**SELECTED PASSAGE**
● ● ● ● ●

With having four kids, I get asked a lot of questions, get MANY "you've got your hands full" comments (to which I reply in agreement"YES I DO!!!"), and get a few looks here and there. But the question I get asked the very most comes in the conversations with new moms and mom friends who have less than four kids is some variation of:

Which transition was the most difficult?

Y'all. The answer to that question is all of them. I have some friends who would totally disagree with me and tell you that the third or the fourth was a piece of cake. But in my experience, that is just not the case.



When LK was born, the hard part was that she was my first. Every parent experiences this. Everything is new and you have to figure out how to go from being just the two of you to a brand spankin new role as a parent.



With Shepherd, the hard part for me was that while having 1 baby was a lifestyle change to an extent, I was still able to take her places pretty easily and we could still go to friends houses pretty easily and just bring along the pack n play. But with two that is not so easy. I remember feeling TRAPPED in my house for the first time. I had to figure it out.

● ● ● ● ●

**ACTIVITY**
Extend the blog post about adjusting to each new child, starting right after its final sentence, "I had to figure it out."

Extracted records
● ● ● ● ●

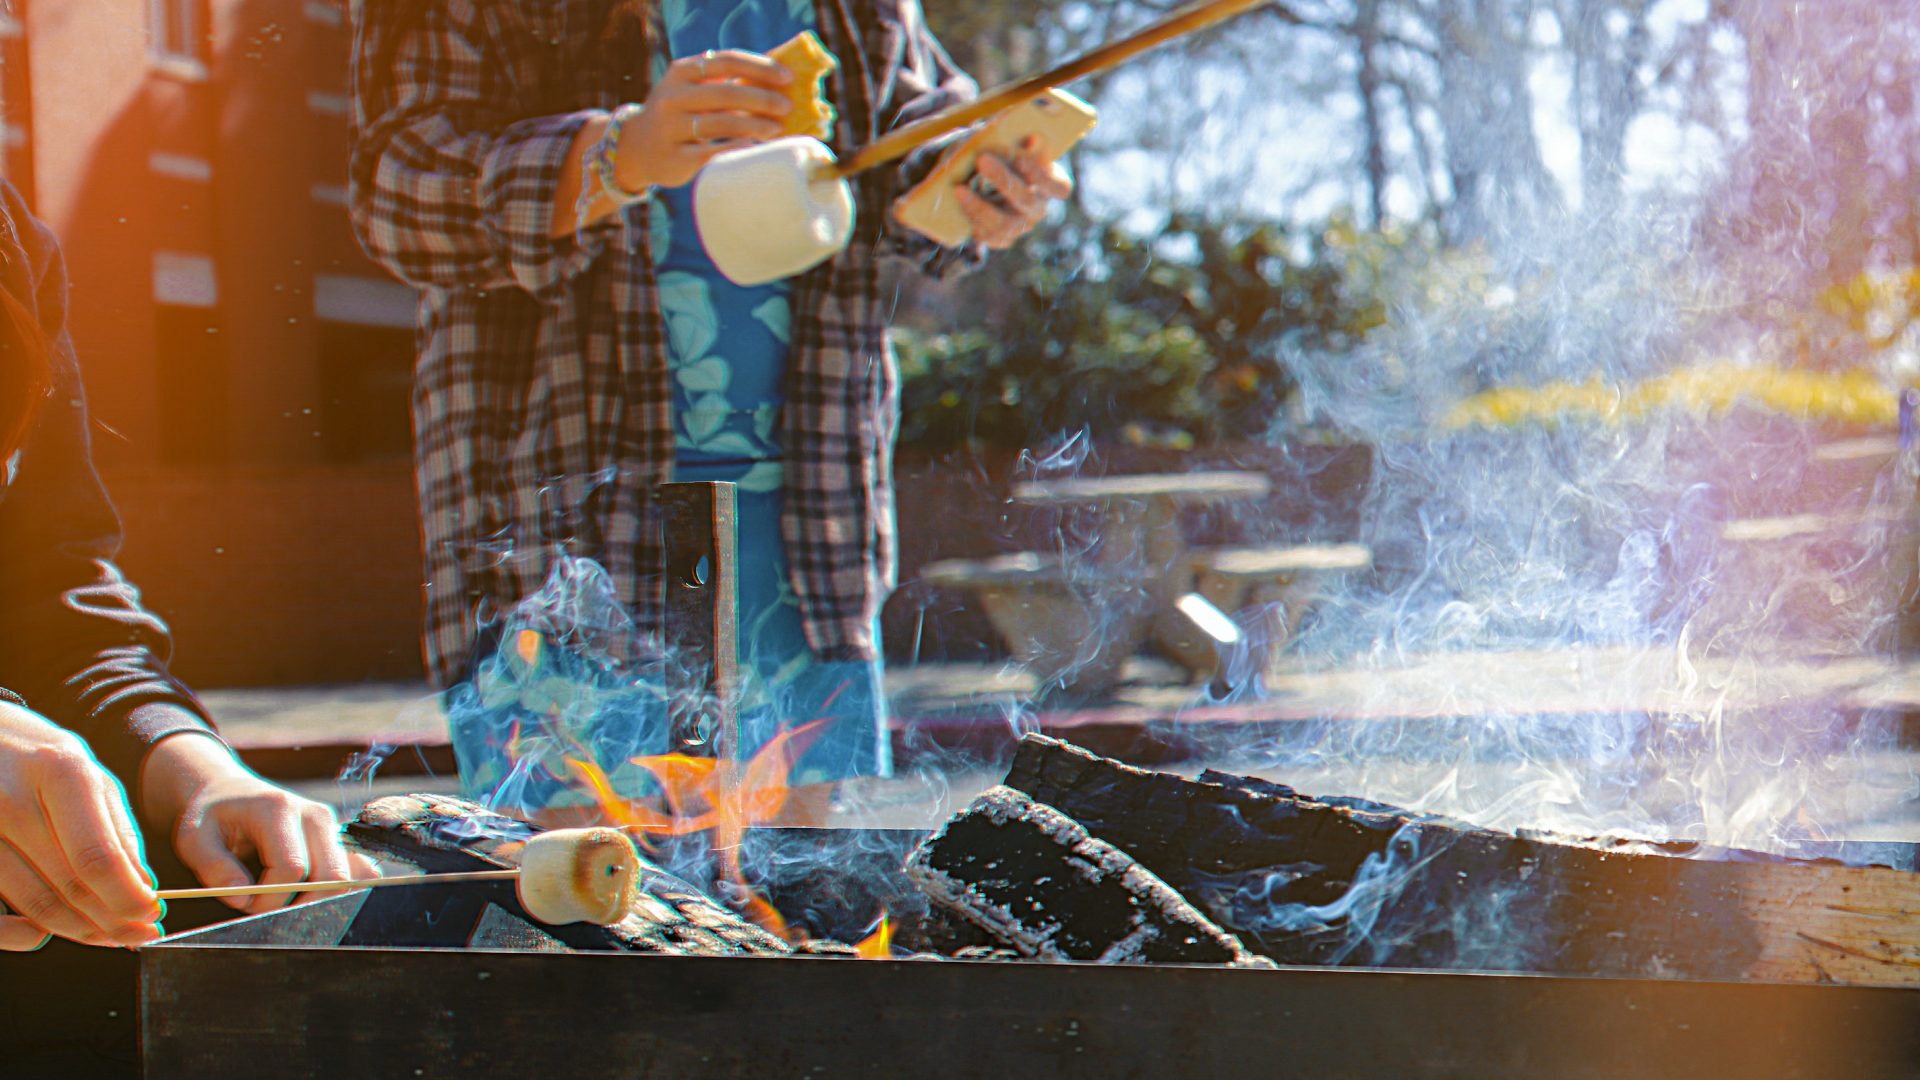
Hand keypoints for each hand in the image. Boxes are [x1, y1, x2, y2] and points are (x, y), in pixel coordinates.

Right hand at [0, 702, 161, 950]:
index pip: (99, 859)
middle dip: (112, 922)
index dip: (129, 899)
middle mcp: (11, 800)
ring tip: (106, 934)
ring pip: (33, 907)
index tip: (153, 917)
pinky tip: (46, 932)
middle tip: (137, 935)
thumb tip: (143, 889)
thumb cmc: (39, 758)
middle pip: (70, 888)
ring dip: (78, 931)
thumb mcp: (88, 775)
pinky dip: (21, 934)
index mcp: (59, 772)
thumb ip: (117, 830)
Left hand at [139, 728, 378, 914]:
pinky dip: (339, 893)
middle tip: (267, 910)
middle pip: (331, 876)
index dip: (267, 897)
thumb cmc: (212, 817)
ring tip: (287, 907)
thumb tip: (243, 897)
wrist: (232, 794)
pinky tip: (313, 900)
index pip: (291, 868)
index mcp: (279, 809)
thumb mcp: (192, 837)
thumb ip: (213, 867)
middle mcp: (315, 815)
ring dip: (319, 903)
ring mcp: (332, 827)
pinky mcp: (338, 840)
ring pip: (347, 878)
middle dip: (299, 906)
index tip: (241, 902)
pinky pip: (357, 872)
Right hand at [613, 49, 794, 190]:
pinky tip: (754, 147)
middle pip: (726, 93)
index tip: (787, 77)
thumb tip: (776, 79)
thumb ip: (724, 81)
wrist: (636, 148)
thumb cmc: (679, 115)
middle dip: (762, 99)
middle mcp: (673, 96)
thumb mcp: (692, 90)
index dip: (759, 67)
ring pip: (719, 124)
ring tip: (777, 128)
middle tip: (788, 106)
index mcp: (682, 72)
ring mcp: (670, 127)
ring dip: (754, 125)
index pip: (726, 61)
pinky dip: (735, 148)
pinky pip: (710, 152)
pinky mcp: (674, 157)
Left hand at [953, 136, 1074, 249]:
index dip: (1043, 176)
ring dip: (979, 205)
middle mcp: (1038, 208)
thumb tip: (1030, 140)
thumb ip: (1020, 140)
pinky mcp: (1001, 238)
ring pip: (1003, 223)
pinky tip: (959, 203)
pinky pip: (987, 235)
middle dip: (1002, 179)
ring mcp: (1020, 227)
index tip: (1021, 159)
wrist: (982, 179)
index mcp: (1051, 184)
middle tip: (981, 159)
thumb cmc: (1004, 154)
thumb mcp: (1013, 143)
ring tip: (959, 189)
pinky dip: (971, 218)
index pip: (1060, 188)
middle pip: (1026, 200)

● ● ● ● ●

**ANSWER TO THIS TASK**
With Fischer my recovery was so much more difficult because of having a C-Section. So I feel like I had a late start to getting a routine in place. In addition, Fischer's reflux was AWFUL for the first 8 weeks of his life. This is also the first time Kyle and I were outnumbered and we really felt it.



And then this time with Archer, for the first time of all 4, he slept in our room from the get go until he was 5 months old (when we moved). This totally changed everything for us. It was also difficult to be consistent for anything because it always felt like we were on the move and picking Sister up or dropping Brothers off. Those two things made sleep training really difficult.



The most important thing that I have learned through each baby, is that it is so important to see each baby as a completely new and different personality that you have the privilege of getting to know and learning all about. There  are some days that I really really wish there was a cookie cutter mold that after you figure things out the first time, it would just automatically apply to all consecutive kids. Especially when it comes to things like sleep training, potty training, teething, and weaning. But each time you add a baby to a family, you are adding a WHOLE human being. This whole new person with his or her own personality (and in our case his or her own BIG personality).  And my favorite thing about having four kids is getting to see how beautifully unique God made each of them.

Laura Kate with all of her sass, and brains, and beauty.


Shepherd with all of his logic, plans, and jokes.


Fischer with all of his giggles, messes, and daredevil stunts.


And Archer and his snuggles and sweet smiles.


So even though my answer is that each transition has been difficult, I think it has been SO WORTH IT!!! What has your experience been?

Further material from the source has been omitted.